__PROBLEM STATEMENT__. Transcribe all of the data, leaving nothing out and changing nothing.

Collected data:

★ ★ ★ ★ ★ ★ ★

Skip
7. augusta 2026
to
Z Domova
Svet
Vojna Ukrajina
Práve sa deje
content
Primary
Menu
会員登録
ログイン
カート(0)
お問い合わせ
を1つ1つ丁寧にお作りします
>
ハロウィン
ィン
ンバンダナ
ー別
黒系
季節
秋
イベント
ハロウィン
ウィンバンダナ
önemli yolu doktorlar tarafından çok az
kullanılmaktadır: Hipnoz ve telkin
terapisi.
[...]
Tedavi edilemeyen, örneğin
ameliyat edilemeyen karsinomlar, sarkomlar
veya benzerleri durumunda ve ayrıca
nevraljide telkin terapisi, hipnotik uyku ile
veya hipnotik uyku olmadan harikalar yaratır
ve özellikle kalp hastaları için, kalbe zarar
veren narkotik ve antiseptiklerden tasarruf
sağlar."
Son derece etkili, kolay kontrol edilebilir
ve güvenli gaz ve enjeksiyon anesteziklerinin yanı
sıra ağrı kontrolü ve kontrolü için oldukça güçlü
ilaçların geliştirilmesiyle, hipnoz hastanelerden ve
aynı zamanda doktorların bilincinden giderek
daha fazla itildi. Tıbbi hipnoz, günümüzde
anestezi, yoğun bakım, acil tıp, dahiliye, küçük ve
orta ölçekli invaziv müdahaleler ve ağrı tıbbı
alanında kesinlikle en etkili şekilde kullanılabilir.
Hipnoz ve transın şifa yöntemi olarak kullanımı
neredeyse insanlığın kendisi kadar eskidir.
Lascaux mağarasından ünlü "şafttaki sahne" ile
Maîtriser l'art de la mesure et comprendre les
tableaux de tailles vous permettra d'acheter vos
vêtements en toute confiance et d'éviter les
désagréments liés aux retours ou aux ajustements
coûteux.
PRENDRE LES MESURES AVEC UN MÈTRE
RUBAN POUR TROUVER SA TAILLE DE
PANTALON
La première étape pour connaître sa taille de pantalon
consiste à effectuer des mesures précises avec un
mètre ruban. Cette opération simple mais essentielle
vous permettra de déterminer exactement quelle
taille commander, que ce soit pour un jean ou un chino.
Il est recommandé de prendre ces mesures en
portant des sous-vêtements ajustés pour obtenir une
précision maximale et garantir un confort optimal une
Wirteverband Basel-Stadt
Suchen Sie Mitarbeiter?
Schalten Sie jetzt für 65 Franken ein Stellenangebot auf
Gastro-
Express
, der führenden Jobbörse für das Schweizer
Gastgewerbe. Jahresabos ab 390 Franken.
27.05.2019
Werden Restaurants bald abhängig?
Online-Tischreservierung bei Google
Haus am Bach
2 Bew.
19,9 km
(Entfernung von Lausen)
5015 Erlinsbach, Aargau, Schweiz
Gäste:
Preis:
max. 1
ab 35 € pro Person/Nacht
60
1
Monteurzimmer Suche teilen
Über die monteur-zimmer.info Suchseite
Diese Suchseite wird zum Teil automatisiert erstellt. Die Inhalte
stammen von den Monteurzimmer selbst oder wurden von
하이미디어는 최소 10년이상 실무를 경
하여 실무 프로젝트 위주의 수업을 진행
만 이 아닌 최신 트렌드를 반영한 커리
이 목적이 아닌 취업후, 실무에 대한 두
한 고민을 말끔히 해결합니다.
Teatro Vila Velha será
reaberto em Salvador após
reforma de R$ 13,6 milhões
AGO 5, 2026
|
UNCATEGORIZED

★ ★ ★ ★ ★ ★ ★

__SOLUTION__.
Skip
7. augusta 2026
to
Z Domova
Svet
Vojna Ukrajina
Práve sa deje
content
Primary
Menu
会員登録
ログイン
カート(0)
お問い合わせ
を1つ1つ丁寧にお作りします
>
ハロウィン
ィン
ンバンダナ
ー別
黒系
季節
秋
イベント
ハロウィン
ウィンバンダナ
önemli yolu doktorlar tarafından çok az
kullanılmaktadır: Hipnoz ve telkin
terapisi.
[...]
Tedavi edilemeyen, örneğin
ameliyat edilemeyen karsinomlar, sarkomlar
veya benzerleri durumunda ve ayrıca
nevraljide telkin terapisi, hipnotik uyku ile
veya hipnotik uyku olmadan harikalar yaratır
ve özellikle kalp hastaları için, kalbe zarar
veren narkotik ve antiseptiklerden tasarruf
sağlar."
Son derece etkili, kolay kontrol edilebilir
ve güvenli gaz ve enjeksiyon anesteziklerinin yanı
sıra ağrı kontrolü ve kontrolü için oldukça güçlü
ilaçların geliştirilmesiyle, hipnoz hastanelerden ve
aynı zamanda doktorların bilincinden giderek
daha fazla itildi. Tıbbi hipnoz, günümüzde
anestezi, yoğun bakım, acil tıp, dahiliye, küçük ve
orta ölçekli invaziv müdahaleler ve ağrı tıbbı
alanında kesinlikle en etkili şekilde kullanılabilir.
Hipnoz ve transın şifa yöntemi olarak kullanımı
neredeyse insanlığın kendisi kadar eskidir.
Lascaux mağarasından ünlü "şafttaki sahne" ile
Maîtriser l'art de la mesure et comprendre les
tableaux de tailles vous permettra d'acheter vos
vêtements en toute confiance et d'éviter les
désagréments liés aux retours ou aux ajustements
coûteux.
PRENDRE LES MESURES AVEC UN MÈTRE
RUBAN POUR TROUVER SA TAILLE DE
PANTALON
La première étape pour connaître sa taille de pantalon
consiste à effectuer des mesures précises avec un
mètre ruban. Cette opération simple mais essentielle
vous permettra de déterminer exactement quelle
taille commander, que ce soit pour un jean ou un chino.
Il est recommandé de prendre ces mesures en
portant des sous-vêtements ajustés pour obtenir une
précision maximale et garantir un confort optimal une
Wirteverband Basel-Stadt
Suchen Sie Mitarbeiter?
Schalten Sie jetzt für 65 Franken ein Stellenangebot auf
Gastro-
Express
, der führenden Jobbörse für das Schweizer
Gastgewerbe. Jahresabos ab 390 Franken.
27.05.2019
Werden Restaurants bald abhängig?
Online-Tischreservierung bei Google
Haus am Bach
2 Bew.
19,9 km
(Entfernung von Lausen)
5015 Erlinsbach, Aargau, Schweiz
Gäste:
Preis:
max. 1
ab 35 € pro Person/Nacht
60
1
Monteurzimmer Suche teilen
Über die monteur-zimmer.info Suchseite
Diese Suchseite wird zum Teil automatisiert erstellt. Die Inhalte
stammen von den Monteurzimmer selbst oder wurden von
하이미디어는 최소 10년이상 실무를 경
하여 실무 프로젝트 위주의 수업을 진행
만 이 아닌 최신 트렌드를 반영한 커리
이 목적이 아닌 취업후, 실무에 대한 두
한 고민을 말끔히 해결합니다.
Teatro Vila Velha será
reaberto em Salvador após
reforma de R$ 13,6 milhões
AGO 5, 2026
|
UNCATEGORIZED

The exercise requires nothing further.